Noscapine has been used as a cough medicine since the 1960s. Preclinical trials suggest it also kills cancer with relatively mild side effects. But it is obtained from poppy plants, which have to be protected because they also produce controlled substances like morphine. Chemical syntheses of noscapine require too many steps to be practical commercially.
To provide a better source, Christina D. Smolke of Stanford University and coworkers engineered yeast with a noscapine pathway that includes 25 plant, bacteria, and mammalian genes and six modified yeast genes (Proc. Natl. Acad. Sci. USA 2018, DOI: 10.1073/pnas.1721469115). Seven of the genes are for enzymes that must enter yeast endoplasmic reticulum membranes to fold and work properly, making them particularly challenging to engineer.
Commercializing the yeast process would require a two to three order-of-magnitude boost in noscapine output, but the researchers believe they can improve output 100-fold just by moving the system from lab flasks to large-scale bioreactors.

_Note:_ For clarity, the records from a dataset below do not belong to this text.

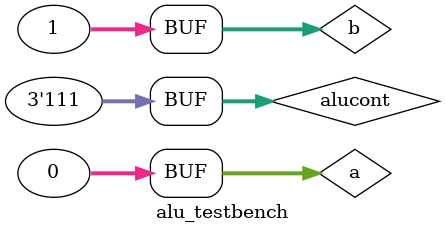
<source format=sv>
`timescale 1ns / 1ps


module alu_testbench();

    logic [31:0] a, b;
    logic [2:0] alucont;
    logic [31:0]result;
    logic zero;
    
    alu alu(a, b, alucont, result, zero);
    
    initial begin
        // A AND B
        alucont = 3'b000; 
        a = 32'hFFFF_FFFF;
        b = 32'h1234_5678;
        #10;
        
        // A OR B
        alucont = 3'b001; 
        a = 32'h1234_5678;
        b = 32'h8765_4321;
        #10;
        
        // A + B
        alucont = 3'b010; 
        a = 32'h0000_00FF;
        b = 32'h0000_0001;
        #10;
        
        // not used
        alucont = 3'b011; 
        a = 32'h0000_0000;
        b = 32'h0000_0000;
        #10;
        
        // A AND ~B
        alucont = 3'b100; 
        a = 32'h0000_0000;
        b = 32'h0000_0000;
        #10;
        
        // A OR ~B
        alucont = 3'b101; 
        a = 32'h0000_0000;
        b = 32'h0000_0000;
        #10;
        
        // A - B
        alucont = 3'b110; 
        a = 32'h0000_0100;
        b = 32'h0000_0001;
        #10;
        
        // SLT
        alucont = 3'b111; 
        a = 32'h0000_0000;
        b = 32'h0000_0001;
        #10;
    end
endmodule

</source>
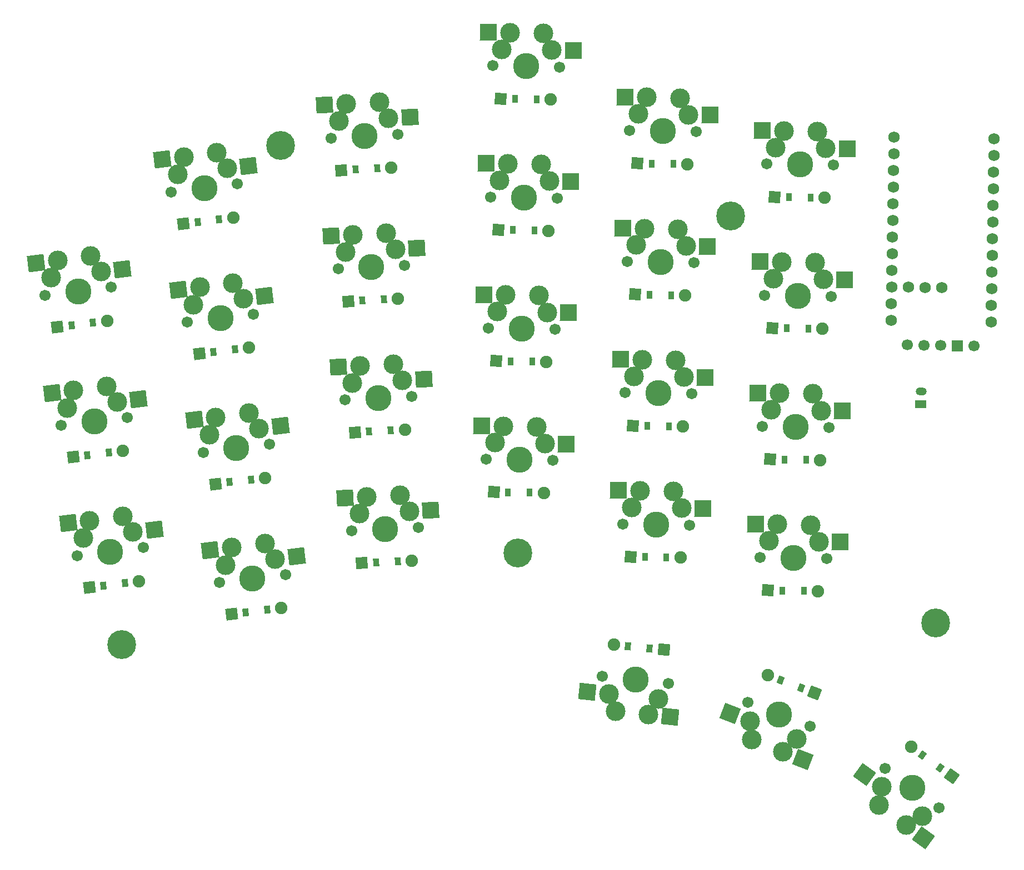
<source format=gbr>
%TF.GenerationSoftware,KiCad,Pcbnew,9.0.0*%
%TF.CreationDate,2025-03-06T12:11:22-05:00*%
%TF.ProjectId,proto1,70726f74-6f31-42e6-9b69-6361645f7063,v1.0.0*%
%TF.SameCoordinates,Original*%
%TF.FileFunction,Soldermask,Top*%
%TF.FilePolarity,Negative*%
%FSLAX46Y46*%
G04 Gerber Fmt 4.6, Leading zero omitted, Abs format (unit mm)*
G04 Created by KiCad (PCBNEW 9.0.0) date 2025-03-06 12:11:22*
%MOMM*%
%LPD*%
G01*
G04 APERTURE LIST*
G04 Aperture macros list*
%AMHorizOval*
0 Thick line with rounded ends*
0 $1 width*
0 $2 $3 position (X,Y) of the first rounded end (center of the circle)*
0 $4 $5 position (X,Y) of the second rounded end (center of the circle)*
0 Add line between two ends*
20,1,$1,$2,$3,$4,$5,0*
0 Add two circle primitives to create the rounded ends*
1,1,$1,$2,$3*
1,1,$1,$4,$5*%
%AMRotRect*
0 Rectangle, with rotation*
0 The origin of the aperture is its center*
0 $1 length*
0 $2 width*
0 $3 Rotation angle, in degrees counterclockwise*
0 Add horizontal line*
21,1,$1,$2,0,0,$3*%
G04 Aperture macros list end*
%ADD10C,3.987800*%
%ADD11C,1.701800*%
%ADD12C,3.000000*%
%ADD13RotRect,2.550000X2.500000X7.000000*%
%ADD14RotRect,2.550000X2.500000X3.000000*%
%ADD15RotRect,2.550000X2.500000X359.000000*%
%ADD16RotRect,2.550000X2.500000X174.000000*%
%ADD17RotRect,2.550000X2.500000X159.000000*%
%ADD18RotRect,2.550000X2.500000X144.000000*%
%ADD19RotRect,0.900000X1.200000X7.000000*%
%ADD20RotRect,1.778000X1.778000X7.000000*%
%ADD21C,1.905000*%
%ADD22RotRect,0.900000X1.200000X3.000000*%
%ADD23RotRect,1.778000X1.778000X3.000000*%
%ADD24RotRect,0.900000X1.200000X359.000000*%
%ADD25RotRect,1.778000X1.778000X359.000000*%
%ADD26RotRect,0.900000X1.200000X174.000000*%
%ADD27RotRect,1.778000X1.778000X174.000000*%
%ADD28RotRect,0.900000X1.200000X159.000000*%
%ADD29RotRect,1.778000X1.778000X159.000000*%
%ADD30RotRect,0.900000X1.200000X144.000000*%
%ADD31RotRect,1.778000X1.778000X144.000000*%
%ADD32C,1.752600*%
%ADD33HorizOval,1.700000X0.000000X0.000000X0.000000X0.000000X0*%
%ADD34RotRect,1.700000X1.700000X359.000000*%
%ADD35RotRect,1.200000X1.700000X89.000000*%
%ADD36HorizOval,1.200000X-0.249962X0.004363X0.249962X-0.004363X0*%
%ADD37C,2.600000*%
%ADD38C,4.400000*%
G04 APERTURE END LIST*
D10*
%TO.C,S1*%
X142958017Y-138610986D03*
D11*
X148000151Y-137991890D03*
X137915883Y-139230082D03*
D12*
X144859988Y-133259303D03*
X138866868Y-136554241D03*
X139817854Y-133878400D03*
X146430070Y-135625597D03*
D13*
X149680658Y-135226474D03*
X136540466Y-134280812D03*
%TD*%
D10*
%TO.C,S2*%
X140520630Y-118760063D03*
D11*
X145562764Y-118140967D03*
X135478496Y-119379159D03*
D12*
X142422601Y-113408380D03*
X136429481Y-116703318D03*
X137380467Y-114027477D03*
X143992683Y-115774674D03*
D13*
X147243271Y-115375551D03*
X134103079Y-114429889D03*
%TD*%
D10*
%TO.C,S3*%
X138083243Y-98909140D03*
D11*
X143125377Y-98290044D03*
X133041109Y-99528236D03*
D12*
X139985214Y-93557457D03*
X133992094Y-96852395D03*
X134943080Y-94176554D03*
X141555296Y-95923751D03*
D13*
X144805884Y-95524628D03*
X131665692Y-94578966D03*
%TD*%
D10*
%TO.C,S4*%
X164618011Y-142701789D03*
D11*
X169660145Y-142082693D03*
X159575877Y-143320885D03*
D12*
X166519982Y-137350106D03*
X160526862Y-140645044D03*
X161477848Y-137969203D03*
X168090064Y-139716400D03*
D13*
X171340652Y-139317277D03*
X158200460Y-138371615D03*
%TD*%
D10*
%TO.C,S5*%
X162180624Y-122850866D03*
D11*
X167222758Y-122231770D03*
X157138490Y-123469962D03*
D12*
X164082595Y-117499183D03*
X158089475Y-120794121D03*
X159040461Y-118118280D03*
X165652677Y-119865477D03*
D13*
X168903265Y-119466354D03*
X155763073Y-118520692D03*
%TD*%
D10*
%TO.C,S6*%
X159743237Y-102999943D03*
D11*
X164785371Y-102380847D03*
X154701103Y-103619039D03*
D12*
X161645208Y-97648260D03*
X155652088Y-100943198D03*
X156603074Y-98267357D03*
X163215290Y-100014554D03*
D13*
X166465878Y-99615431D03*
X153325686Y-98669769D03*
%TD*%
D10*
%TO.C,S7*%
X157305850Y-83149020D03*
D11*
X162347984Y-82529924D03*
X152263716Y-83768116D03*
D12*
X159207821Y-77797337D03*
X153214701Y-81092275D03*
X154165687Y-78416434D03*
X160777903Y-80163631D03*
D13*
X164028491Y-79764508D03*
X150888299Y-78818846D03*
%TD*%
D10*
%TO.C,S8*%
X184852133Y-135179802D03*
D11*
X189925171Y-134913935D03*
X179779095Y-135445669D03*
D12*
X187122785Y-129973831D03*
X180914421Y-132842683D03*
X182049747Y-130239697D03*
X188523978Y-132443883D03*
D14*
X191794490Y-132272483D03*
X178752273Y-130412511D03*
%TD*%
D10*
%TO.C,S9*%
X183805414Y-115207211D03*
D11*
X188878452Y-114941344D03*
X178732376Y-115473078D03*
D12*
X186076066Y-110001240D03*
X179867702Y-112870092D03*
X181003028Y-110267106D03*
X187477259Y-112471292D03*
D14*
X190747771Y-112299892D03*
X177705554Y-110439920D03*
%TD*%
D10*
%TO.C,S10*%
X182758695Y-95234620D03*
D11*
X187831733Y-94968753D03*
X177685657Y-95500487D03*
D12*
X185029347Y-90028649D03*
X178820983Y-92897501D03*
X179956309Y-90294515D03*
X186430540Y-92498701D03*
D14*
X189701052Y-92327301D03*
X176658835Y-90467329D03*
%TD*%
D10*
%TO.C,S11*%
X181711976Y-75262030D03*
D11*
X186785014Y-74996163D03*
X176638938Y-75527897D03*
D12*
X183982628Y-70056059D03*
X177774264Y-72924911D03*
X178909590Y-70321925D03*
X185383821Y-72526111D03*
D14*
X188654333Y-72354711D03*
X175612116Y-70494739D03*
%TD*%
D10*
%TO.C,S12*%
X205326162Y-124593766D03*
D11*
X210405388Y-124682424D03*
X200246936Y-124505108D03*
D12*
X207954433Y-119558869D03*
X201561071Y-121987659D03*
X202875207Y-119470211D03*
X209179911Y-122120647D03*
D15*
X212454412Y-122177803D03*
X199573710Y-119412583D03*
%TD*%
D10*
%TO.C,S13*%
X205675210Y-104596812D03*
D11*
X210754436Y-104685470D03*
X200595984Y-104508154D03*
D12*
X208303481Y-99561915D03*
X201910119Y-101990705D03*
X203224255Y-99473257D03*
X209528959Y-102123693D03*
D15*
X212803460Y-102180849D03*
X199922758Y-99415629D03*
%TD*%
D10*
%TO.C,S14*%
X206024258Y-84599858D03*
D11*
X211103484Y-84688516D03*
X200945032Y-84511200D03*
D12*
X208652529Y-79564961D03*
X202259167Y-81993751D03*
X203573303Y-79476303D03*
X209878007Y-82126739D03*
D15*
X213152508Y-82183895D03*
X200271806Y-79418675D03*
%TD*%
D10*
%TO.C,S15*%
X206373306Y-64602904D03*
D11*
X211452532Y-64691562D03*
X201294080Y-64514246D03*
D12*
X209001577Y-59568007D03*
X202608215Y-61996797D03*
X203922351Y-59479349D03*
X210227055Y-62129785D03*
D15*
X213501556Y-62186941D03*
X200620854Y-59421721D03*
%TD*%
D10*
%TO.C,S16*%
X226157166Y-134458820D03*
D11*
X231236392Y-134547478D03*
X221077940Y-134370162D03*
D12*
X228785437Y-129423923D03*
X222392075Y-131852713D03*
X223706211Y-129335265D03*
X230010915Y-131985701D03*
D15*
X233285416Y-132042857D03*
X220404714Y-129277637D03*
%TD*%
D10*
%TO.C,S17*%
X226506214Y-114461866D03*
D11*
X231585440Y-114550524D03*
X221426988Y-114373208D03*
D12*
X229134485Y-109426969D03*
X222741123Y-111855759D03*
X224055259Y-109338311D03*
X230359963Y-111988747D03*
D15*
X233634464Y-112045903D03*
X220753762Y-109280683D03*
%TD*%
D10*
%TO.C,S18*%
X226855262Y-94464912D03*
D11*
X231934488Y-94553570D03*
X221776036Y-94376254D03*
D12*
X229483533Y-89430015D03*
X223090171Y-91858805D03*
X224404307Y-89341357D03*
X230709011Y-91991793D03*
D15*
X233983512Y-92048949D03*
X221102810Y-89283729D03*
%TD*%
D10*
%TO.C,S19*%
X227204310Y-74467958D03*
D11*
X232283536Y-74556616D03*
X222125084Y-74379300D03*
D12*
X229832581Y-69433061D03*
X223439219Y-71861851D03*
X224753355Y-69344403D03*
X231058059Y-71994839D03*
D15*
X234332560Y-72051995D03*
X221451858Y-69286775D03*
%TD*%
D10*
%TO.C,S20*%
X247071068Y-139574597D03*
D11*
X252150294Y-139663255D03*
X241991842Y-139485939D03*
D12*
X249699339Y-134539700D03*
X243305977Y-136968490D03*
X244620113Y-134451042D03*
X250924817Y-137101478D03*
D15*
X254199318Y-137158634D03*
X241318616Y-134393414D03*
%TD*%
D10*
%TO.C,S21*%
X247420117Y-119577643D03*
D11*
X252499343Y-119666301D03*
X242340891Y-119488985D03*
D12*
X250048388Y-114542746D03*
X243655026Y-116971536D03*
X244969162Y-114454088D03*
X251273866Y-117104524D03*
D15*
X254548367Y-117161680D03*
X241667665Y-114396460D03*
%TD*%
D10*
%TO.C,S22*%
X247769165Y-99580689D03*
D11*
X252848391Y-99669347D03*
X242689939Y-99492031D03*
D12*
X250397436Y-94545792D03*
X244004074Y-96974582D03*
X245318210Y-94457134D03*
X251622914Y-97107570D03*
D15*
X254897415Y-97164726D03*
X242016713Y-94399506D03*
%TD*%
D10*
%TO.C,S23*%
X248118213Y-79583735D03*
D11*
X253197439Y-79672393D03*
X243038987Y-79495077D03*
D12*
X250746484Y-74548838D03*
X244353122Y-76977628D03*
X245667258Y-74460180D03*
X251971962Y-77110616D03*
D15*
X255246463Y-77167772D03*
X242365761Y-74402552D03*
%TD*%
D10*
%TO.C,S24*%
X222993090Y-158157208D03*
D11*
X217940919Y-157626203D03*
X228045261Y-158688213D03*
D12*
X219936000Y-162943877D03*
X226516716Y-161081547D03*
X224988171Y-163474882D03*
X218938459Y-160285040D03*
D16*
X215681400Y-159942709D03*
X228272082Y-163820035D03*
%TD*%
D10*
%TO.C,S25*%
X244906592Y-163443882D03*
D11*
X240164003Y-161623373D03*
X249649181Y-165264391D03*
D12*
X240714789Y-167276216D03*
X247553279Y-167180558D03*
X245457377Y-169096725D03*
X240439396Y-164449794D03*
D17*
X237381920Y-163276139D03*
X248540060Y-170280056D03*
%TD*%
D10*
%TO.C,S26*%
X265144831Y-174669358D03*
D11*
X261035025Y-171683409D03*
X269254637Y-177655307D03*
D12*
X260103979Y-177286190D03*
X266734211Y-178963723D03*
X264213785Y-180272139D03*
X260569502Y-174484799D03*
D18*
X257919971Y-172559803D03*
X266885159Y-182213006D03*
%TD*%
D19*
%TO.C,D1*%
X141929663Y-143774800D03*
X145205065Y-143372632D03*
D20*
X139785763Y-144038038D03*
D21*
X147348965Y-143109394D03*
%TD*%
D19*
%TO.C,D2*%
X139492276Y-123923877D03*
X142767678Y-123521709D03*
D20*
X137348376Y-124187115D03*
D21*
X144911578Y-123258471D03*
%TD*%
D19*
%TO.C,D3*%
X137054889Y-104072954D03*
X140330291Y-103670786D03*
D20*
X134910989Y-104336192D03*
D21*
X142474191Y-103407548D03*
%TD*%
D19*
%TO.C,D4*%
X163589657Y-147865603D03*
X166865059Y-147463435D03*
D20*
X161445757Y-148128841D03*
D21*
X169008959Y-147200197D03*
%TD*%
D19*
%TO.C,D5*%
X161152270Y-128014680D03*
X164427672Y-127612512D03*
D20*
X159008370Y-128277918D03*
D21*
X166571572Y-127349274D03*
%TD*%
D19*
%TO.C,D6*%
X158714883Y-108163757D03*
X161990285Y-107761589D03*
D20*
X156570983Y-108426995D03*
D21*
X164134185Y-107498351D03*
%TD*%
D19*
%TO.C,D7*%
X156277496Y-88312834D03*
X159552898Y-87910666D03*
D20*
X154133596Y-88576072D03*
D21*
X161696798Y-87647428D03*
%TD*%
D22*
%TO.C,D8*%
X183466074Y-140259303D03*
X186761552Y-140086595D03*
D23*
X181309034Y-140372349D03*
D21*
X188918592Y-139973549D03*
%TD*%
D22*
%TO.C,D9*%
X182419355Y-120286713D03*
X185714833Y-120114005D03*
D23*
X180262315Y-120399759D03*
D21*
X187871873Y-120000959D03*
%TD*%
D22*
%TO.C,D10*%
X181372636Y-100314122D03*
X184668114Y-100141414D03*
D23*
X179215596Y-100427168D03*
D21*
X186825154Y-100028368D03*
%TD*%
D22*
%TO.C,D11*%
X180325917Y-80341531D03*
X183621395Y-80168823D03*
D23*
X178168877Y-80454577D03*
D21*
X185778435Y-80055777D03*
%TD*%
D24*
%TO.C,D12*%
X203589151Y-129564209D03*
X206888649Y-129621801D03*
D25*
X201429480Y-129526511D03*
D21*
X209048320Y-129659499D03*
%TD*%
D24*
%TO.C,D13*%
X203938199Y-109567255D03*
X207237697Y-109624847D03*
D25*
X201778528Y-109529557D03*
D21*
X209397368Y-109662545D03*
%TD*%
D24*
%TO.C,D14*%
X204287247Y-89570301D03*
X207586745Y-89627893D03*
D25*
X202127576Y-89532603D03*
D21*
X209746416Y-89665591D03*
%TD*%
D24*
%TO.C,D15*%
X204636295Y-69573347D03*
X207935793Y-69630939D03*
D25*
X202476624Y-69535649D03*
D21*
X210095464Y-69668637D03*
%TD*%
D24*
%TO.C,D16*%
X224420155Y-139429262D03*
X227719653Y-139486854D03*
D25*
X222260484Y-139391564D03*
D21*
X229879324Y-139524552D03*
%TD*%
D24*
%TO.C,D17*%
X224769203Y-119432308D03*
X228068701Y-119489900D03*
D25*
X222609532Y-119394610D03*
D21*
X230228372Y-119527598D03*
%TD*%
D24*
%TO.C,D18*%
X225118251Y-99435354D03*
X228417749Y-99492946D03*
D25*
X222958580Y-99397656D03*
D21*
X230577420Y-99530644D03*
%TD*%
D24*
%TO.C,D19*%
X225467299Y-79438400D03*
X228766797Y-79495992D03*
D25*
X223307628Y-79400702D03*
D21*
X230926468Y-79533690D03*
%TD*%
D24*
%TO.C,D20*%
X245334057Y-144545039D03*
X248633555Y-144602631D03*
D25*
X243174386Y-144507341D03*
D21*
X250793226Y-144640329D03*
%TD*%
D24*
%TO.C,D21*%
X245683106Y-124548085D03*
X248982604Y-124605677D03*
D25*
X243523435Y-124510387D03*
D21*
X251142275Y-124643375D03*
%TD*%
D24*
%TO.C,D22*%
X246032154Y-104551131D03*
X249331652Y-104608723D03*
D25*
X243872483Y-104513433D03*
D21*
X251491323Y-104646421D03*
%TD*%
D24*
%TO.C,D23*%
X246381202Y-84554177D03*
X249680700Y-84611769D03*
D25*
X244221531Y-84516479D03*
D21*
X251840371Y-84649467D03*
%TD*%
D26*
%TO.C,D24*%
X225156693Y-153357071D03*
X221874771Y-153012127D03*
D27*
X227304860Y-153582852D03*
D21*
X219726604Y-152786346D03*
%TD*%
D28*
%TO.C,D25*%
X248238839Y-159367287D03*
X245158023Y-158184673D03*
D29*
X250255372Y-160141362D03*
D21*
X243141490Y-157410598D03*
%TD*%
D30*
%TO.C,D26*%
X269418636Y-171594119D03*
X266748880Y-169654427D03*
D31*
X271166113Y-172863735D03*
D21*
X265001403Y-168384811D03*
%TD*%
D32*
%TO.C,MCU1*%
X277661737Y-75628738D03*
X277617407Y-78168351D03*
X277573078Y-80707964D03*
X277528749Y-83247577D03*
X277484420Y-85787191D03*
X277440091Y-88326804D03*
X277395762Y-90866417D03*
X277351433Y-93406030D03*
X277307104Y-95945643D03*
X277262775Y-98485256D03*
X277218445Y-101024869D03*
X277174116Y-103564483D03*
X261936437Y-103298508D03*
X261980767Y-100758895D03*
X262025096Y-98219282D03*
X262069425Y-95679669D03*
X262113754Y-93140055D03*
X262158083Y-90600442D03*
X262202412Y-88060829D03*
X262246741Y-85521216D03*
X262291070Y-82981603D03*
X262335399Y-80441990D03*
X262379729Y-77902377D03*
X262424058Y-75362763D03*
X264564709Y-98263611D03*
X267104322Y-98307940D03*
X269643935Y-98352269D03*
%TD*%
D33*
%TO.C,niceView1*%
X264410953Y-107072269D03*
X266950566Y-107116598D03*
X269490179Y-107160927D03*
D34*
X272029792Y-107205256D03*
D33*
X274569405Y-107249585D03*
%TD*%
D35*
%TO.C,JST1*%
X266482670Y-116159810D03*
D36*
X266517574Y-114160114D03*
%TD*%
D37*
%TO.C,_1*%
X144694655Y-152754768D03*
D38*
X144694655Y-152754768D03*
%TD*%
D37*
%TO.C,_2*%
X205077465Y-138841596D03*
D38*
X205077465Y-138841596D03*
%TD*%
D37*
%TO.C,_3*%
X268751943Y-149454485D03*
D38*
X268751943Y-149454485D03*
%TD*%
D37*
%TO.C,_4*%
X237530185Y-87400139D03*
D38*
X237530185Y-87400139D03*
%TD*%
D37*
%TO.C,_5*%
X168954449Y-76681202D03*
D38*
X168954449Y-76681202D03*
%TD*%
M02*

</source>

The yeast normally feed on glucose, but feeding them tyrosine derivatives instead yielded derivatives of reticuline, a noscapine precursor. Jens Nielsen of Chalmers University of Technology says that the reticuline capability opens opportunities for “many new compounds that may have interesting pharma applications.”
Stanford has patented the yeast, and Antheia, a company Smolke cofounded, has licensed the technology.